Examples of some of the Objects that will be generated by the Apply Engine include:
- IMS DBD Name - The 8 character DBD name used by IMS to define a database structure
- Segment Name - The 8 character IMS segment name from the DBD
- Table Name - The name of the table from which the data was captured
- Change Operation - A single character that identifies the operation that created the captured data (Insert, Update or Delete)
- Time Stamps - Depending on the source of the data these may be z/OS Storeclock or other database timestamps generated by the database or Connect CDC SQData Capture agent.
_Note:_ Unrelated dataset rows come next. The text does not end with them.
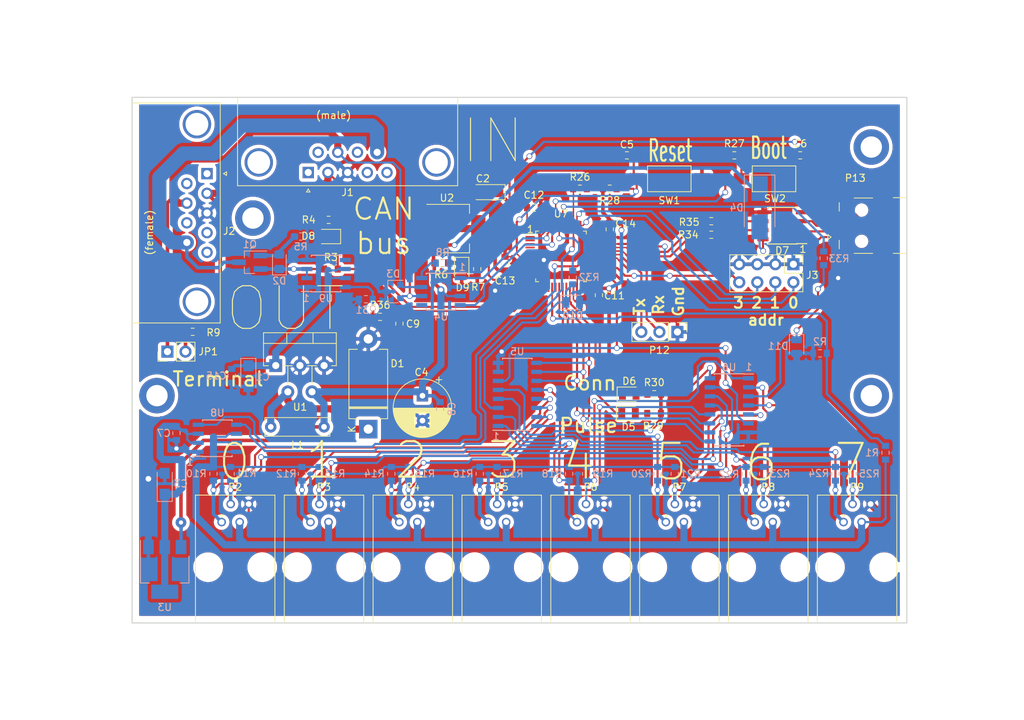
<source format=kicad_pcb>
(kicad_pcb
	(version 20240108)
	(generator "pcbnew")
	(generator_version "8.0")
	(general
		(thickness 1.6)
		(legacy_teardrops no)
	)
	(paper "A4")
	(layers
		(0 "F.Cu" signal)
		(31 "B.Cu" signal)
		(32 "B.Adhes" user "B.Adhesive")
		(33 "F.Adhes" user "F.Adhesive")
		(34 "B.Paste" user)
		(35 "F.Paste" user)
		(36 "B.SilkS" user "B.Silkscreen")
		(37 "F.SilkS" user "F.Silkscreen")
		(38 "B.Mask" user)
		(39 "F.Mask" user)
		(40 "Dwgs.User" user "User.Drawings")
		(41 "Cmts.User" user "User.Comments")
		(42 "Eco1.User" user "User.Eco1")
		(43 "Eco2.User" user "User.Eco2")
		(44 "Edge.Cuts" user)
		(45 "Margin" user)
		(46 "B.CrtYd" user "B.Courtyard")
		(47 "F.CrtYd" user "F.Courtyard")
		(48 "B.Fab" user)
		(49 "F.Fab" user)
	)
	(setup
		(pad_to_mask_clearance 0.2)
		(allow_soldermask_bridges_in_footprints no)
		(pcbplotparams
			(layerselection 0x00010f0_ffffffff)
			(plot_on_all_layers_selection 0x0000000_00000000)
			(disableapertmacros no)
			(usegerberextensions no)
			(usegerberattributes no)
			(usegerberadvancedattributes no)
			(creategerberjobfile no)
			(dashed_line_dash_ratio 12.000000)
			(dashed_line_gap_ratio 3.000000)
			(svgprecision 6)
			(plotframeref no)
			(viasonmask no)
			(mode 1)
			(useauxorigin no)
			(hpglpennumber 1)
			(hpglpenspeed 20)
			(hpglpendiameter 15.000000)
			(pdf_front_fp_property_popups yes)
			(pdf_back_fp_property_popups yes)
			(dxfpolygonmode yes)
			(dxfimperialunits yes)
			(dxfusepcbnewfont yes)
			(psnegative no)
			(psa4output no)
			(plotreference no)
			(plotvalue yes)
			(plotfptext yes)
			(plotinvisibletext no)
			(sketchpadsonfab no)
			(subtractmaskfromsilk no)
			(outputformat 1)
			(mirror no)
			(drillshape 0)
			(scaleselection 1)
			(outputdirectory "")
		)
	)
	(net 0 "")
	(net 1 "/12Vin")
	(net 2 "GND")
	(net 3 "+3V3")
	(net 4 "/3v3_sensors")
	(net 5 "+5V")
	(net 6 "/NRST")
	(net 7 "/BOOT0")
	(net 8 "Net-(D1-Pad1)")
	(net 9 "Net-(D3-Pad1)")
	(net 10 "Net-(D3-Pad2)")
	(net 11 "Net-(D5-Pad2)")
	(net 12 "/LED0")
	(net 13 "Net-(D6-Pad2)")
	(net 14 "/LED1")
	(net 15 "Net-(D7-Pad2)")
	(net 16 "Net-(D7-Pad3)")
	(net 17 "Net-(D7-Pad6)")
	(net 18 "Net-(D7-Pad7)")
	(net 19 "Net-(JP1-Pad2)")
	(net 20 "/D0")
	(net 21 "/C0")
	(net 22 "/D1")
	(net 23 "/C1")
	(net 24 "/D2")
	(net 25 "/C2")
	(net 26 "/D3")
	(net 27 "/C3")
	(net 28 "/D4")
	(net 29 "/C4")
	(net 30 "/D5")
	(net 31 "/C5")
	(net 32 "/D6")
	(net 33 "/C6")
	(net 34 "/D7")
	(net 35 "/C7")
	(net 36 "Net-(P12-Pad2)")
	(net 37 "Net-(P12-Pad3)")
	(net 38 "/V3.3")
	(net 39 "/V12")
	(net 40 "/V5")
	(net 41 "Net-(R8-Pad1)")
	(net 42 "/CAN_Tx")
	(net 43 "/CAN_Rx")
	(net 44 "/I2C1_SDA")
	(net 45 "/~{EN}")
	(net 46 "/ADDR2")
	(net 47 "/ADDR1")
	(net 48 "/ADDR0")
	(net 49 "/I2C1_SCL")
	(net 50 "Net-(D7-Pad1)")
	(net 51 "Net-(D7-Pad4)")
	(net 52 "Net-(R34-Pad2)")
	(net 53 "Net-(R35-Pad2)")
	(net 54 "/12Vout")
	(net 55 "Net-(C3-Pad1)")
	(net 56 "/I12V")
	(net 57 "/5Vusb")
	(net 58 "/T_overcurnt")
	(net 59 "Net-(R31-Pad1)")
	(net 60 "/T_pow_EN")
	(net 61 "/brdaddr0")
	(net 62 "/brdaddr1")
	(net 63 "/brdaddr2")
	(net 64 "Net-(D2-Pad2)")
	(net 65 "Net-(J1-Pad9)")
	(net 66 "/brdaddr3")
	(net 67 "Net-(P17-Pad1)")
	(net 68 "Net-(D10-Pad1)")
	(net 69 "Net-(D11-Pad1)")
	(footprint "my_footprints:RJ9-4P4C" (layer "F.Cu") (at 39.5 131))
	(footprint "my_footprints:RJ9-4P4C" (layer "F.Cu") (at 52 131))
	(footprint "my_footprints:RJ9-4P4C" (layer "F.Cu") (at 64.5 131))
	(footprint "my_footprints:RJ9-4P4C" (layer "F.Cu") (at 77 131))
	(footprint "my_footprints:RJ9-4P4C" (layer "F.Cu") (at 89.5 131))
	(footprint "my_footprints:RJ9-4P4C" (layer "F.Cu") (at 102 131))
	(footprint "my_footprints:RJ9-4P4C" (layer "F.Cu") (at 114.5 131))
	(footprint "my_footprints:RJ9-4P4C" (layer "F.Cu") (at 127 131))
	(footprint "my_footprints:Hole_3mm" (layer "F.Cu") (at 28.5 108))
	(footprint "my_footprints:Hole_3mm" (layer "F.Cu") (at 129 73))
	(footprint "my_footprints:Hole_3mm" (layer "F.Cu") (at 129 108))
	(footprint "Capacitor_Tantalum_SMD:CP_EIA-3216-18_Kemet-A_Pad1.53x1.40mm_HandSolder" (layer "F.Cu") (at 74.9865 79.3496 180))
	(footprint "Capacitor_THT:CP_Radial_D8.0mm_P3.50mm" (layer "F.Cu") (at 65.8495 108.0135 -90))
	(footprint "Capacitor_SMD:C_0603_1608Metric_Pad0.84x1.00mm_HandSolder" (layer "F.Cu") (at 94.615 74.168 180))
	(footprint "Capacitor_SMD:C_0603_1608Metric_Pad0.84x1.00mm_HandSolder" (layer "F.Cu") (at 118.999 74.168))
	(footprint "Capacitor_SMD:C_0603_1608Metric_Pad0.84x1.00mm_HandSolder" (layer "F.Cu") (at 62.611 97.8635 -90))
	(footprint "Capacitor_SMD:C_0603_1608Metric_Pad0.84x1.00mm_HandSolder" (layer "F.Cu") (at 90.678 93.853 90))
	(footprint "Capacitor_SMD:C_0603_1608Metric_Pad0.84x1.00mm_HandSolder" (layer "F.Cu") (at 81.534 81.534 180))
	(footprint "Capacitor_SMD:C_0603_1608Metric_Pad0.84x1.00mm_HandSolder" (layer "F.Cu") (at 77.47 89.408 -90))
	(footprint "Capacitor_SMD:C_0603_1608Metric_Pad0.84x1.00mm_HandSolder" (layer "F.Cu") (at 92.202 84.582 90))
	(footprint "LED_SMD:LED_0805_2012Metric_Pad0.97x1.50mm_HandSolder" (layer "F.Cu") (at 94.845 110.5))
	(footprint "LED_SMD:LED_0805_2012Metric_Pad0.97x1.50mm_HandSolder" (layer "F.Cu") (at 94.945 107.8))
	(footprint "Diode_SMD:D_0805_2012Metric_Pad0.97x1.50mm_HandSolder" (layer "F.Cu") (at 71.374 90.231 -90))
	(footprint "Connector_USB:USB_Mini-B_Lumber_2486_Horizontal" (layer "F.Cu") (at 127.889 84.074 90))
	(footprint "Resistor_SMD:R_0603_1608Metric_Pad0.84x1.00mm_HandSolder" (layer "F.Cu") (at 52.969 90.17))
	(footprint "Resistor_SMD:R_0603_1608Metric_Pad0.84x1.00mm_HandSolder" (layer "F.Cu") (at 33.5253 99.0092 180))
	(footprint "Resistor_SMD:R_0603_1608Metric_Pad0.84x1.00mm_HandSolder" (layer "F.Cu") (at 88.011 78.867))
	(footprint "Resistor_SMD:R_0603_1608Metric_Pad0.84x1.00mm_HandSolder" (layer "F.Cu") (at 109.728 74.168 180))
	(footprint "Resistor_SMD:R_0603_1608Metric_Pad0.84x1.00mm_HandSolder" (layer "F.Cu") (at 92.202 78.867 180))
	(footprint "Resistor_SMD:R_0603_1608Metric_Pad0.84x1.00mm_HandSolder" (layer "F.Cu") (at 98.4375 110.5))
	(footprint "Resistor_SMD:R_0603_1608Metric_Pad0.84x1.00mm_HandSolder" (layer "F.Cu") (at 98.4625 107.8))
	(footprint "Resistor_SMD:R_0603_1608Metric_Pad0.84x1.00mm_HandSolder" (layer "F.Cu") (at 106.4895 85.344 180))
	(footprint "Resistor_SMD:R_0603_1608Metric_Pad0.84x1.00mm_HandSolder" (layer "F.Cu") (at 106.4895 83.439 180))
	(footprint "Resistor_SMD:R_0603_1608Metric_Pad0.84x1.00mm_HandSolder" (layer "F.Cu") (at 59.8905 96.901 180))
	(footprint "Package_TO_SOT_SMD:SOT-223" (layer "F.Cu") (at 70.5608 84.4804))
	(footprint "Package_QFP:LQFP-48_7x7mm_P0.5mm" (layer "F.Cu") (at 85.344 88.392))
	(footprint "Package_TO_SOT_THT:TO-220-5_Vertical_StaggeredType2"
		(layer "F.Cu")
		(uuid "00000000-0000-0000-0000-00005a78e01a")
		(at 45.212 103.759)
		(descr "TO-220-5, Vertical, RM 1.7mm, Pentawatt, Multiwatt-5, staggered type-2")
		(tags "TO-220-5 Vertical RM 1.7mm Pentawatt Multiwatt-5 staggered type-2")
		(property "Reference" "U1"
			(at 3.429 5.842 0)
			(layer "F.SilkS")
			(uuid "c2e2dcee-a551-46b1-97ff-c4b95def415d")
			(effects
				(font
					(size 1 1)
					(thickness 0.15)
				)
			)
		)
		(property "Value" "LM2576HV"
			(at 3.4 5.62 0)
			(layer "F.Fab")
			(uuid "492cb7ad-e177-463f-b8cc-fea012114e49")
			(effects
				(font
					(size 1 1)
					(thickness 0.15)
				)
			)
		)
		(property "Footprint" ""
			(at 0 0 0)
			(layer "F.Fab")
			(hide yes)
			(uuid "84ecc51d-d2c8-4e15-aece-bb212d4d7575")
			(effects
				(font
					(size 1.27 1.27)
					(thickness 0.15)
				)
			)
		)
		(property "Datasheet" ""
			(at 0 0 0)
			(layer "F.Fab")
			(hide yes)
			(uuid "473a3237-b1a6-4a20-91b8-c1f5cdb7e65f")
			(effects
				(font
					(size 1.27 1.27)
					(thickness 0.15)
				)
			)
		)
		(property "Description" ""
			(at 0 0 0)
			(layer "F.Fab")
			(hide yes)
			(uuid "0b561258-6aa7-4d28-9b1f-3469b6cd2c17")
			(effects
				(font
					(size 1.27 1.27)
					(thickness 0.15)
				)
			)
		)
		(path "/00000000-0000-0000-0000-000058c43093")
		(attr through_hole)
		(fp_line
			(start -1.721 -4.62)
			(end -1.721 0.021)
			(stroke
				(width 0.12)
				(type solid)
			)
			(layer "F.SilkS")
			(uuid "5a606e0a-7b82-4e15-8717-739d73c52b15")
		)
		(fp_line
			(start -1.721 -4.62)
			(end 8.52 -4.62)
			(stroke
				(width 0.12)
				(type solid)
			)
			(layer "F.SilkS")
			(uuid "e3f136fe-7201-44ac-9215-02324cb8c325")
		)
		(fp_line
			(start -1.721 -3.111)
			(end 8.52 -3.111)
			(stroke
				(width 0.12)
				(type solid)
			)
			(layer "F.SilkS")
			(uuid "3bae0104-3eb3-4efd-81c7-723b848812ad")
		)
		(fp_line
			(start -1.721 0.021)
			(end -1.05 0.021)
			(stroke
				(width 0.12)
				(type solid)
			)
			(layer "F.SilkS")
			(uuid "aa26332a-f40c-4d4e-a6a8-bb33d85c1eee")
		)
		(fp_line
			(start 1.05 0.021)
			(end 2.335 0.021)
			(stroke
				(width 0.12)
				(type solid)
			)
			(layer "F.SilkS")
			(uuid "376fde91-2eb3-44c4-b11c-ccf545df6717")
		)
		(fp_line
			(start 1.55 -4.62)
			(end 1.55 -3.111)
			(stroke
				(width 0.12)
				(type solid)
			)
			(layer "F.SilkS")
			(uuid "ba385b55-e727-42d4-aede-1b32f203e9f4")
		)
		(fp_line
			(start 1.7 0.021)
			(end 1.7 2.635)
			(stroke
				(width 0.12)
				(type solid)
			)
			(layer "F.SilkS")
			(uuid "be99d278-546f-4255-9029-895246c465b3")
		)
		(fp_line
			(start 4.465 0.021)
			(end 5.735 0.021)
			(stroke
				(width 0.12)
				(type solid)
			)
			(layer "F.SilkS")
			(uuid "6117ef25-7bde-45aa-bf06-fab6a98ba956")
		)
		(fp_line
			(start 5.1 0.021)
			(end 5.1 2.635)
			(stroke
				(width 0.12)
				(type solid)
			)
			(layer "F.SilkS")
			(uuid "ffc8e672-efb5-436e-a670-b9a4fcc2f6e9")
		)
		(fp_line
			(start 5.25 -4.62)
			(end 5.25 -3.111)
			(stroke
				(width 0.12)
				(type solid)
			)
			(layer "F.SilkS")
			(uuid "b87b628c-7f46-428a-a88e-0edcb7d45d27")
		)
		(fp_line
			(start 7.865 0.021)
			(end 8.52 0.021)
			(stroke
				(width 0.12)
				(type solid)
			)
			(layer "F.SilkS")
			(uuid "edc87a26-f175-44dc-869a-b58bdbb7e787")
		)
		(fp_line
			(start 8.52 -4.62)
			(end 8.52 0.021)
			(stroke
				(width 0.12)
				(type solid)
			)
			(layer "F.SilkS")
			(uuid "1de16906-3a44-4473-aa2b-c21b88f9eac8")
		)
		(fp_line
			(start -1.85 -4.75)
			(end -1.85 4.85)
			(stroke
				(width 0.05)
				(type solid)
			)
			(layer "F.CrtYd")
			(uuid "45f3f7cb-8677-4baf-a421-da8638fc7e5c")
		)
		(fp_line
			(start -1.85 4.85)
			(end 8.65 4.85)
			(stroke
				(width 0.05)
				(type solid)
			)
			(layer "F.CrtYd")
			(uuid "1ce5f656-12f2-4754-8c67-e25e9f103557")
		)
		(fp_line
			(start 8.65 -4.75)
			(end -1.85 -4.75)
			(stroke
				(width 0.05)
				(type solid)
			)
			(layer "F.CrtYd")
			(uuid "6a494aa2-fc7e-4584-acf6-d9fcfccb9b2c")
		)
		(fp_line
			(start 8.65 4.85)
			(end 8.65 -4.75)
			(stroke
				(width 0.05)
				(type solid)
			)
			(layer "F.CrtYd")
			(uuid "0f4cd7a1-a5fd-4b03-956d-52cef3663c1e")
		)
		(fp_line
			(start -1.6 -4.5)
			(end -1.6 -0.1)
			(stroke
				(width 0.1)
				(type solid)
			)
			(layer "F.Fab")
			(uuid "70d36f18-64c8-47ef-8af0-202ece9fec34")
		)
		(fp_line
			(start -1.6 -3.23)
			(end 8.4 -3.23)
			(stroke
				(width 0.1)
				(type solid)
			)
			(layer "F.Fab")
			(uuid "839ddf73-ab8b-4fdc-bcb8-e25ef1f223d8")
		)
		(fp_line
			(start -1.6 -0.1)
			(end 8.4 -0.1)
			(stroke
				(width 0.1)
				(type solid)
			)
			(layer "F.Fab")
			(uuid "5e8fcc99-a498-4787-8197-b1b6cce9b699")
		)
		(fp_line
			(start 0 -0.1)
			(end 0 0)
			(stroke
				(width 0.1)
				(type solid)
			)
			(layer "F.Fab")
			(uuid "14bdd80b-b1d3-4edb-a29d-ad625c232726")
		)
		(fp_line
			(start 1.55 -4.5)
			(end 1.55 -3.23)
			(stroke
				(width 0.1)
				(type solid)
			)
			(layer "F.Fab")
			(uuid "da455f2a-748d-4ce1-aea5-90e7d1ba2b41")
		)
		(fp_line
			(start 1.7 -0.1)
			(end 1.7 3.7)
			(stroke
				(width 0.1)
				(type solid)
			)
			(layer "F.Fab")
			(uuid "5a571cd0-2ac3-42ff-8f45-e2305f6aefd7")
		)
		(fp_line
			(start 3.4 -0.1)
			(end 3.4 0)
			(stroke
				(width 0.1)
				(type solid)
			)
			(layer "F.Fab")
			(uuid "9ec820a7-f221-4a72-90c6-39cfec775c67")
		)
		(fp_line
			(start 5.1 -0.1)
			(end 5.1 3.7)
			(stroke
				(width 0.1)
				(type solid)
			)
			(layer "F.Fab")
			(uuid "f4271f88-40c5-4f5e-bd33-d83977e31fba")
		)
		(fp_line
			(start 5.25 -4.5)
			(end 5.25 -3.23)
			(stroke
				(width 0.1)
				(type solid)
			)
			(layer "F.Fab")
			(uuid "77678523-d1aa-449d-8661-aec85894d4a8")
		)
		(fp_line
			(start 6.8 -0.1)
			(end 6.8 0)
			(stroke
				(width 0.1)
				(type solid)
			)
			(layer "F.Fab")
			(uuid "f5ea4a84-56c9-49dd-9cdb-d09262897a8f")
		)
		(fp_line
			(start 8.4 -4.5)
			(end -1.6 -4.5)
			(stroke
				(width 0.1)
				(type solid)
			)
			(layer "F.Fab")
			(uuid "dac9b0c5-d126-4f45-8e4c-06fb339d6aa4")
		)
		(fp_line
			(start 8.4 -0.1)
			(end 8.4 -4.5)
			(stroke
				(width 0.1)
				(type solid)
			)
			(layer "F.Fab")
			(uuid "5026c415-5115-4a8f-9ca3-fd344f6d3d4a")
		)
		(fp_text user "${REFERENCE}"
			(at 3.4 -5.62 0)
			(layer "F.Fab")
			(uuid "8d6548c7-8567-4099-a708-5a086791e7f5")
			(effects
				(font
					(size 1 1)
					(thickness 0.15)
				)
			)
		)
		(pad "1" thru_hole rect
			(at 0 0)
			(size 1.8 1.8)
			(drill 1)
			(layers "*.Cu" "*.Mask")
			(remove_unused_layers no)
			(net 54 "/12Vout")
			(uuid "a4a141c3-bfd9-4db3-a950-33dc1ad2ef0c")
		)
		(pad "2" thru_hole oval
			(at 1.7 3.7)
			(size 1.8 1.8)
			(drill 1)
			(layers "*.Cu" "*.Mask")
			(remove_unused_layers no)
			(net 8 "Net-(D1-Pad1)")
			(uuid "863bb043-2a78-4f16-86db-2db42d49b427")
		)
		(pad "3" thru_hole oval
			(at 3.4 
... [945587 chars truncated]
</source>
- Parent Key - Object containing hierarchically ordered name/value pairs of the Keys from the parent segments of a captured segment. This data is essential when processing data captured from a hierarchical database structure and provide what is typically referred to as "foreign key data" in a relational database.
- After and Before Images - Objects containing the content of a source "record" before and after it was updated. Only After images will be present on Inserts and Before images on Delete operations.
- Group and Elementary items - COBOL source data only
Default data transformation per JSON specification:
- All JSON data object "names" will be taken directly from Source Descriptions unless the Engine OPTION, "USE AVRO COMPATIBLE NAMES " is specified which instructs the Apply Engine to convert all such names to lower_snake_case including all CAPS-HYPHENATED-COBOL-FIELD-NAMES. While not the Default, it is highly recommended by Precisely.
- ALL JSON data will be automatically converted to UTF-8 from the source encoding scheme (CCSID) per JSON spec.
- Numeric fields, regardless of the internal representation on the source platform are converted to integer or decimal numbers and will not be in quotes per JSON spec.
- Leading zeros in all Numeric fields will be dropped per JSON spec.
- Character (both fixed and variable length) will be in quotes per JSON spec.
- Empty (null value) source fields are dropped by default per JSON spec but the name/value pair may be optionally included as name/'null'
Options for overriding default transformation:
While not recommended by Precisely, it is possible to alter the default behavior of the automatic JSON generation by creating Target Datastore Descriptions. Since downstream applications that process JSON formatted data will normally adhere to the JSON specification, one should consider the long term consequences of changes that alter the formatting or content of the data. Structural changes (ONLY), that for example remove unneeded structures/fields or add name/value pairs can be accommodated as required.
Another factor that must be considered when overriding JSON defaults is the eventual migration to AVRO Type Datastores, which also depends on the JSON specification.
The following examples introduce exceptions that are therefore not recommended but are possible.
Quoted Numbers - Target "DDL" structures can define columns that will receive integers as VARCHAR forcing source data transformation into a string. They will not contain containing leading zeros by default but that can also be optionally changed.
Object Name formatting - Target "DDL" structures can specify object/field "names" in any "style" including snake_case, camelCase, (Proper) CamelCase and even kebab-case. Precisely however recommends using the same field/column names and style as the Source DESCRIPTION. Remember also that the Apply Engine will automatically change the style to lower snake_case when generating AVRO formatted datastores.